▸ PASSAGE TO READ

= = = =

7.5 Survival and Independent Effect.
The obligations of the Vendor and the Vendor Group under this Article 7 shall survive the Closing. Nothing in this Agreement shall be construed to limit, replace or otherwise affect the independent enforceability of the Standstill Agreements in accordance with their terms.
ARTICLE 8
DIRECTOR NOMINATION AND APPOINTMENT
8.1 Nomination and Appointment of Vendor Nominee.
At or promptly following the Closing, provided no objection from the Exchange has been delivered to the Buyer, the Buyer shall cause the Buyer Board to appoint the Vendor Nominee to serve as a director of the Buyer, subject to and in accordance with:
(a) applicable Laws;
(b) the Buyer's Organizational Documents and governance policies; and
(c) the rules, policies and requirements of the Exchange.
The Parties acknowledge and agree that the Vendor Nominee's appointment is intended to be effective as soon as practicable following Closing, and that the Buyer Board shall act in good faith and shall take commercially reasonable steps to give effect to such appointment in accordance with this Section 8.1.

= = = =

Page images and extracted text:
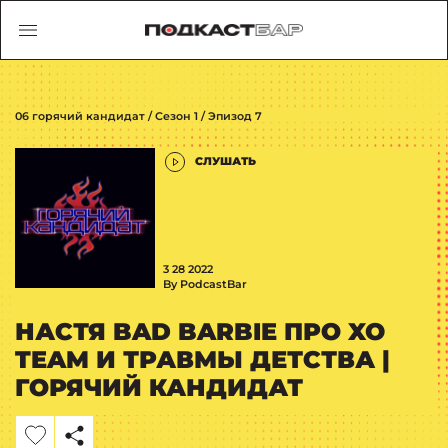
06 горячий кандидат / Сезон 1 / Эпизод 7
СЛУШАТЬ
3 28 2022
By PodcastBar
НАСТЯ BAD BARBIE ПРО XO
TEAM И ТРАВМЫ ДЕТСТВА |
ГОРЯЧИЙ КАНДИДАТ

= = = =

▸ TO DO
Reproduce the agreement excerpt above word for word from "At or promptly" to "of the Exchange.".

▸ EXPECTED ANSWER
At or promptly following the Closing, provided no objection from the Exchange has been delivered to the Buyer, the Buyer shall cause the Buyer Board to appoint the Vendor Nominee to serve as a director of the Buyer, subject to and in accordance with:
(a) applicable Laws;
(b) the Buyer's Organizational Documents and governance policies; and
(c) the rules, policies and requirements of the Exchange.